[Opening Raw data section]

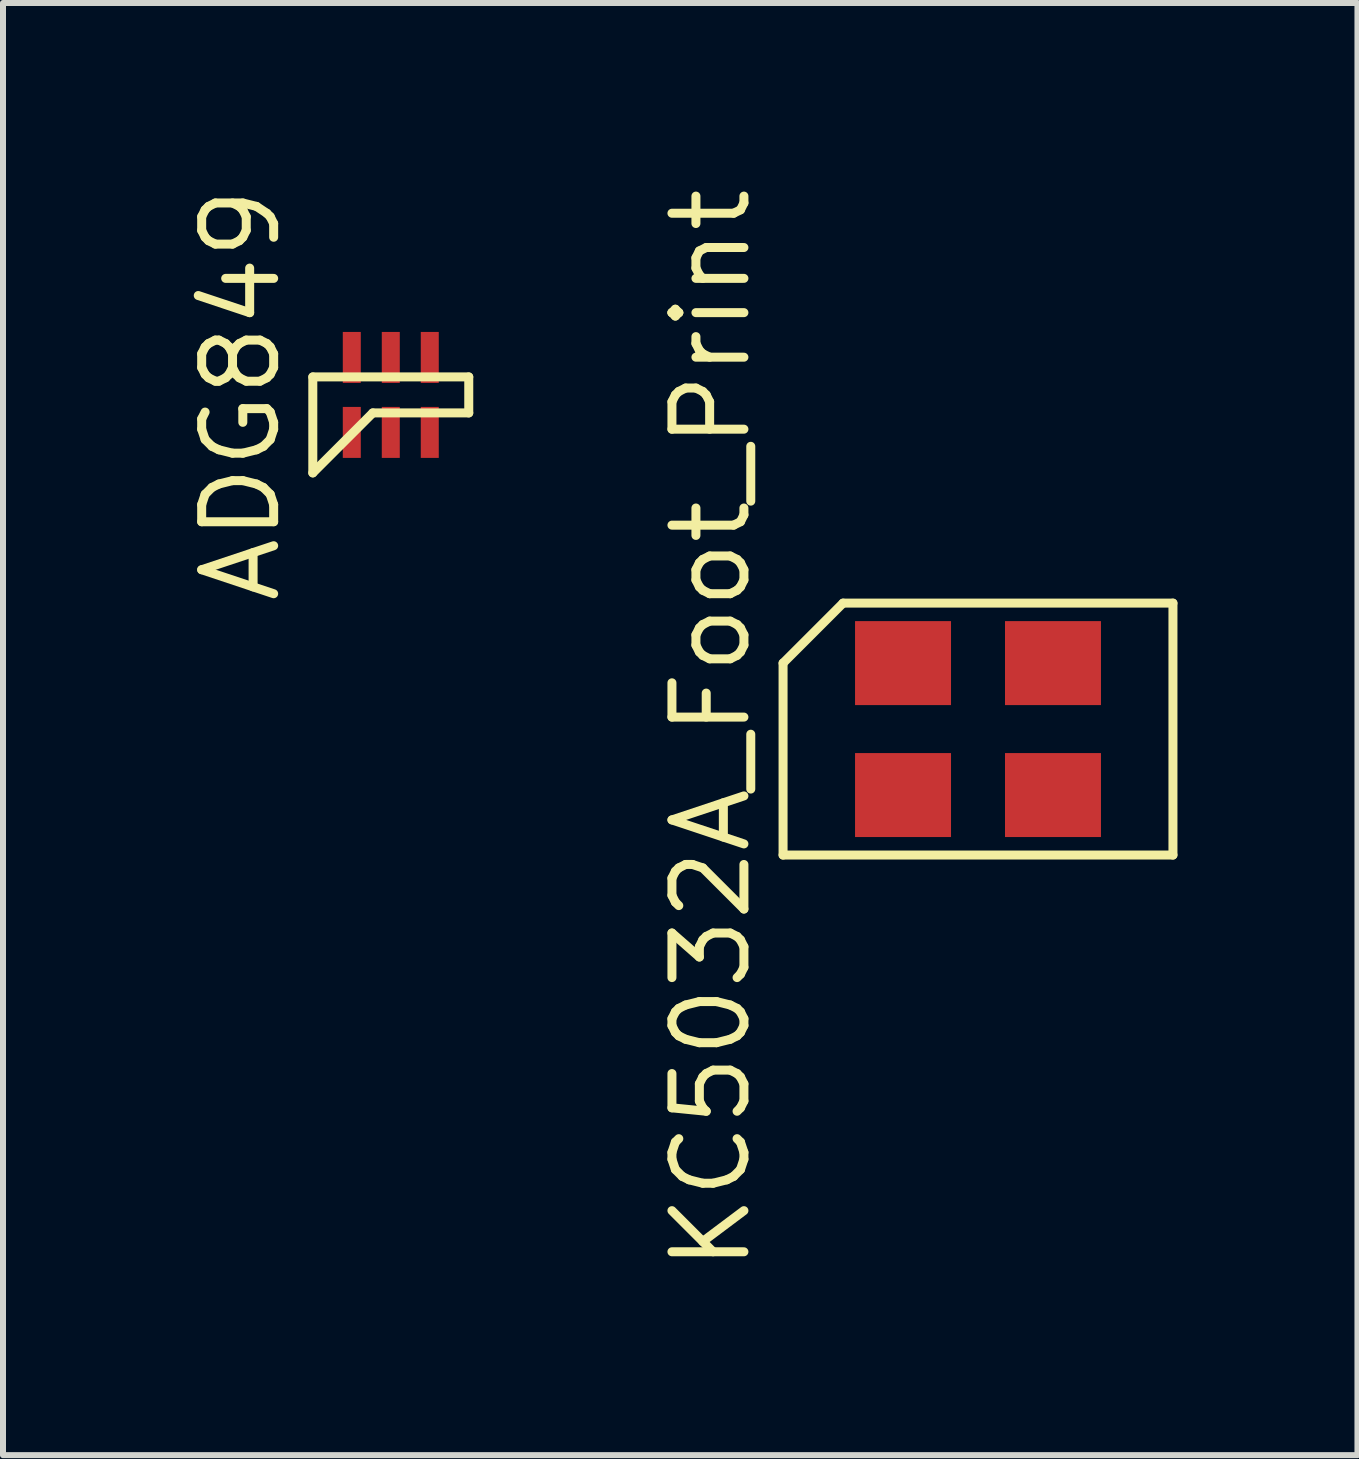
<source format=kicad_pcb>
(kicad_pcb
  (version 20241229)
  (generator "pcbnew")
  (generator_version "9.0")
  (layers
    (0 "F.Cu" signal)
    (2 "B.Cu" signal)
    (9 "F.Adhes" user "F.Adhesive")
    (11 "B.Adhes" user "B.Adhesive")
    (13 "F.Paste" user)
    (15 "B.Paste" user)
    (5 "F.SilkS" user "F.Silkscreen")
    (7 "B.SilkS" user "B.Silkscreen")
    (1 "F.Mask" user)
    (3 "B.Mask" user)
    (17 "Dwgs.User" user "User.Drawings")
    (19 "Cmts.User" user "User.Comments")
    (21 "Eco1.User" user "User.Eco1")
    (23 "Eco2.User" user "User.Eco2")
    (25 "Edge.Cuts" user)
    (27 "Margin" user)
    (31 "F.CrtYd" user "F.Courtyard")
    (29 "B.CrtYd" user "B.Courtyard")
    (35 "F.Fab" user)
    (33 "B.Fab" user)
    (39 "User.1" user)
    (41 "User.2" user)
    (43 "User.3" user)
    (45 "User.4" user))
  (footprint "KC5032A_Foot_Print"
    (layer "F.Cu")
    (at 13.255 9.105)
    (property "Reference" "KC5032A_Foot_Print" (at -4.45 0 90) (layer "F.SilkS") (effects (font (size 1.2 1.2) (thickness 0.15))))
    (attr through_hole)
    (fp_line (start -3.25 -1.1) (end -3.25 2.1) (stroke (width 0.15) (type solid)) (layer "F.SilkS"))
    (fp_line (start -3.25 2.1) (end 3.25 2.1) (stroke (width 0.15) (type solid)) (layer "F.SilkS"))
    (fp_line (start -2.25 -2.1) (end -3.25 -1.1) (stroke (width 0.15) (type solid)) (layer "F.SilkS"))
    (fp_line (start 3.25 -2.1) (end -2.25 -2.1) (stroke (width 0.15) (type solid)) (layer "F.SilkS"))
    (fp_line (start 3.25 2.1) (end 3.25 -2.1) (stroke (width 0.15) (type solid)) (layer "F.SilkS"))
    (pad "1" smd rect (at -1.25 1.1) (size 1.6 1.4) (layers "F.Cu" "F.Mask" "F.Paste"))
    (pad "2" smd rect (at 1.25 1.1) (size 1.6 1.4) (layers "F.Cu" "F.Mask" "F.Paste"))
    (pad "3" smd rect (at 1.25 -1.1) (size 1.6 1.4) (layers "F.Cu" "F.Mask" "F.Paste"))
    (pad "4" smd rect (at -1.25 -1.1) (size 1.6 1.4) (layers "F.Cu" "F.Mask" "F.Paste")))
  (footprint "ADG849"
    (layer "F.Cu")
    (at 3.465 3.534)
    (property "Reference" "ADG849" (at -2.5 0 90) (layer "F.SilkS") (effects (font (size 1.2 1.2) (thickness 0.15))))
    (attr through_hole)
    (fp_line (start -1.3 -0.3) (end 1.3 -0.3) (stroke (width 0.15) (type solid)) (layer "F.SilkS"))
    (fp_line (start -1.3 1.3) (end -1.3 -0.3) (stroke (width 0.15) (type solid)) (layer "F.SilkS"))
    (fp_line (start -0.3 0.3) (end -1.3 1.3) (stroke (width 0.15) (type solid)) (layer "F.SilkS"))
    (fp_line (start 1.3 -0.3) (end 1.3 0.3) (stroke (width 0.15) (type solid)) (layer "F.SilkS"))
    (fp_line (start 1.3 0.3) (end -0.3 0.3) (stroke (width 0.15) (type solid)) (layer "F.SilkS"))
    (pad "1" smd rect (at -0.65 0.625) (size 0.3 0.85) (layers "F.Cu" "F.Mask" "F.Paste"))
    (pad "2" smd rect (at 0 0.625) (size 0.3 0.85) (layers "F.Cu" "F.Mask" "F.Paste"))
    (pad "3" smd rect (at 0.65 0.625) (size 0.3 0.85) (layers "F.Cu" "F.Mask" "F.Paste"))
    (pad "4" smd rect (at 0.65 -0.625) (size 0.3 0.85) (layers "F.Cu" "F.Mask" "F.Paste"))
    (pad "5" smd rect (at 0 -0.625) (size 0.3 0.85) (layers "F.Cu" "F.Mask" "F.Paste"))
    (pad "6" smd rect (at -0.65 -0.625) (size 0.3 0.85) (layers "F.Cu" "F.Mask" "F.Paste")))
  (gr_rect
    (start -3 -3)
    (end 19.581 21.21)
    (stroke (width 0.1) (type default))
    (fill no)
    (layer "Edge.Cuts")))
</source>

[Closing Raw data section]

Go line by line through the data and copy any that contain "Courtyard".

Task response –
    (31 "F.CrtYd" user "F.Courtyard")
    (29 "B.CrtYd" user "B.Courtyard")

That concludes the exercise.